- [Exercise details]:
Transcribe the part of the Tiger Woods passage starting at "As if to underline" and ending at "American Express Championship.".

Then scribes observed the most chilling characteristic of all.

In keeping with unspoken fears about his startling level of self-possession and ability to compartmentalise all aspects of his life, Tiger's phantasmagoric gifts mysteriously dissolved in team events. (Not a team player! Ringing biblical bells??) "Playing for anyone but himself is not normal for Woods," explained the Daily Mail's ever incisive Jeff Powell. "He is the ultimate loner in what is usually a solitary game. He wins his major championships from within the cocoon of his personal exclusion zone. … His prime motivations are personal pride, individual glory and, as a gambler on a quite heroic scale, money."

As if to underline this ominous character flaw, within a week of "being held captive with 11 team-mates" at the 2006 (U.S.A. versus Europe) Ryder Cup, where he drove his first shot into a creek and proceeded to struggle for several days, he returned triumphantly to his natural solitary habitat: posting "a dazzling 63" at the American Express Championship.

"That's the thing," wrote leading US sports writer Rick Reilly. "He's the No. 1 golfing gladiator. Until he gets to the Ryder Cup and then suddenly he becomes Dead Man Walking. It might be the only thing he sucks at. His Ryder Cup record is won seven, lost 11, and no wonder. He is not wired for team play. Why should he buddy up with people he's trained to swallow in two bites or less. Lions don't room with lambs."

Devilish denouement

Indeed they do not! And there, ladies and gentlemen of the jury, we have the final dreadful biblical reckoning: this majestic Lion-cum-Tiger will, in fact, devour the lambs! We ignore him at our peril! Too mercurial; too self-possessed; too cool; too gracious; too mesmeric; too rich; too individual; too "ethnically global." And his teeth, even by American standards, just too white!!

"We are witnessing something unique," gasped an awestruck Colin Montgomery. Unique? How about "Scary As Hell!"

"He's like a forest fire coming and there isn't anyone to stop it," his late father Earl once cackled in a barely concealed reference to What he had spawned. "Tiger is pushed by history," he boasted, "by his own goals." He will become, he announced, "the new Ghandi."

Insofar as Ghandi was a man of peace and the Antichrist will also present himself as a philanthropic passivist, Earl was right. What he didn't say was that after the Ghandi-phase comes the No More Mr Nice Guy-annihilation!

- [Data shown]:
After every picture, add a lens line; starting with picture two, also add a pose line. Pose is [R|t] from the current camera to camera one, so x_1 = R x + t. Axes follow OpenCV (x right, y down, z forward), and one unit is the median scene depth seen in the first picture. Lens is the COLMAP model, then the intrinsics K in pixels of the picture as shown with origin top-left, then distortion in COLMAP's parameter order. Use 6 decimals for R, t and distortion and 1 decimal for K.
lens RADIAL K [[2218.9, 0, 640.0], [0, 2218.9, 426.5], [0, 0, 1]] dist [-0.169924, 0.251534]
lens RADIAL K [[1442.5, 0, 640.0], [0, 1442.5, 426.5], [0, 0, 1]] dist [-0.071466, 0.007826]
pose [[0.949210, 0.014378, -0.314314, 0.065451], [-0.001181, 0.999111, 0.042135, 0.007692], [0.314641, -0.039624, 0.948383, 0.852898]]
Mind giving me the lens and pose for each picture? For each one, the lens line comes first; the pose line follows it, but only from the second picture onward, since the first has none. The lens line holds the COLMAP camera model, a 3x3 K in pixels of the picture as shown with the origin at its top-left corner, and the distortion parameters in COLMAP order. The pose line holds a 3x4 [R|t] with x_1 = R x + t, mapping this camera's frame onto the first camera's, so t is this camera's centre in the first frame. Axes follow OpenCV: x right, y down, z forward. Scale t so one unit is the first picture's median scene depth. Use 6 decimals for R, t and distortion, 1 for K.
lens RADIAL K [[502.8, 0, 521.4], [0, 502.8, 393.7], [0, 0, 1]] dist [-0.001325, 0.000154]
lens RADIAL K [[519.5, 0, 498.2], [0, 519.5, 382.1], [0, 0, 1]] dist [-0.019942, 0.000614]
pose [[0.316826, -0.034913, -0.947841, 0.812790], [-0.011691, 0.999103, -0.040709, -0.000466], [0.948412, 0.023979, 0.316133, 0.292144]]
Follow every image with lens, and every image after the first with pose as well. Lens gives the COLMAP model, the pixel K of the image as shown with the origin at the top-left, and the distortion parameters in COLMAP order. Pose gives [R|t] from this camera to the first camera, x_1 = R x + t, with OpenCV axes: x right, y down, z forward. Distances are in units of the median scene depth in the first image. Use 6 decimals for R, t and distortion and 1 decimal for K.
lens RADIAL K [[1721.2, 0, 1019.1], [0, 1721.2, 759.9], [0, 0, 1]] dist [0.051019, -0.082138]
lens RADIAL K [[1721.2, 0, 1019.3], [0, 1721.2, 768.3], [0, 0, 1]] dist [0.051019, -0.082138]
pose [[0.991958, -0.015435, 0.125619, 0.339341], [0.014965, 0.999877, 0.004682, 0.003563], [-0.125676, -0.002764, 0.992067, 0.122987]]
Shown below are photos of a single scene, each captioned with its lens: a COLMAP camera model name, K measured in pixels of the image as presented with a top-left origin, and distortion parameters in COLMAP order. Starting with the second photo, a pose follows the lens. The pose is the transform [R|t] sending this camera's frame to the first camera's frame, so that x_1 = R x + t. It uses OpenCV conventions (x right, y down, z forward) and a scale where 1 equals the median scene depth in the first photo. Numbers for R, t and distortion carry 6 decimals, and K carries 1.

- [Problem solution]:
As if to underline this ominous character flaw, within a week of "being held captive with 11 team-mates" at the 2006 (U.S.A. versus Europe) Ryder Cup, where he drove his first shot into a creek and proceeded to struggle for several days, he returned triumphantly to his natural solitary habitat: posting "a dazzling 63" at the American Express Championship.